Sur les frais exposés et non compris dans les dépens :
24. Il y lieu de mettre à la charge de la commune d’Asnières-sur-Seine la somme de 1 500 euros au titre des frais exposés par M. C… au titre de l’article L. 761-1 du code de justice administrative. Il n’y a pas lieu de faire application de ces dispositions au profit de la commune d’Asnières-sur-Seine.
D É C I D E :
Article 1 : Les décisions susvisées des 30 novembre 2021, 21 décembre 2021, 27 janvier 2022 et 18 juillet 2022 sont annulées.
Article 2 : Le surplus des conclusions des requêtes nos 2203468 et 2217351 est rejeté.
Article 3 : La commune d’Asnières-sur-Seine versera la somme de 1 500 euros à M. C… au titre de l’article L. 761-1 du code de justice administrative.

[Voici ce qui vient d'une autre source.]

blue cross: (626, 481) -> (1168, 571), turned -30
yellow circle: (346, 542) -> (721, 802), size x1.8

Article 4 : Les conclusions présentées par la commune d’Asnières-sur-Seine présentées sur le fondement de l’article L. 761-1 du code de justice administrative sont rejetées.

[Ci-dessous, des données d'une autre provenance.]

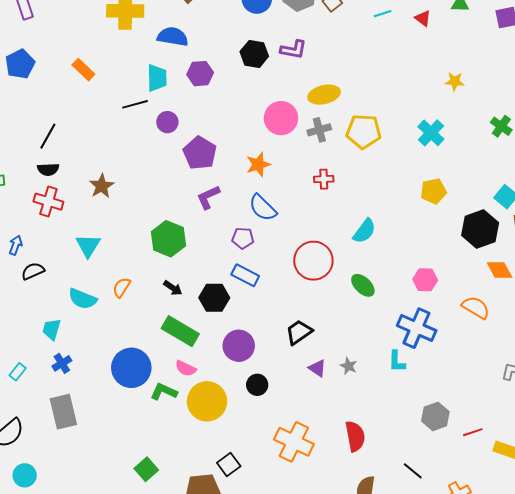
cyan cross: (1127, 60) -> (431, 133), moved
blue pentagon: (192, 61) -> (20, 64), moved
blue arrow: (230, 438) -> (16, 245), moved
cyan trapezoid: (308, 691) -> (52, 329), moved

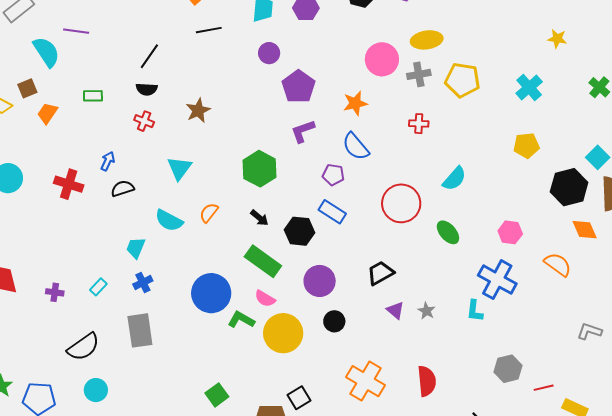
black line: (135, 104) -> (209, 30), moved
red cross: (48, 202) -> (144, 121), size x0.7

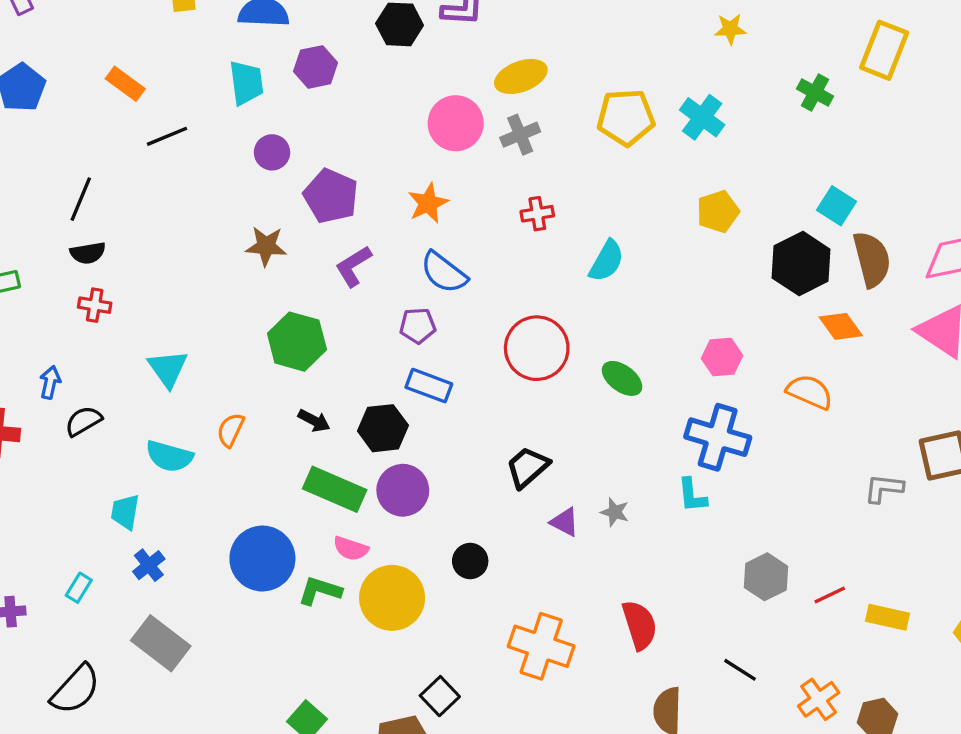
yellow pentagon: (463, 80) -> (626, 117), moved
brown star: (198, 110) -> (266, 246), moved, turned -30
cyan semicircle: (454, 179) -> (607, 261), moved
purple circle: (320, 281) -> (403, 490), moved
gray rectangle: (140, 330) -> (161, 643), turned -32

Article 5 : Le présent jugement sera notifié à M. B… C… et à la commune d’Asnières-sur-Seine.
Délibéré après l’audience du 24 septembre 2025 à laquelle siégeaient :
- M. d’Argenson, président,
- Mme Sénécal, première conseillère,
- Mme Koundio, première conseillère.
Rendu public par mise à disposition au greffe le 30 octobre 2025.
La rapporteure,
signé
I. Sénécal
Le président,
signé
P.-H. d’Argenson
La greffière,
signé
V. Ricaud
La République mande et ordonne au préfet des Hauts-de-Seine en ce qui le concerne, ou à tous commissaires de justice à ce requis en ce qui concerne les voies de droit commun contre les parties privées, de pourvoir à l’exécution de la présente décision.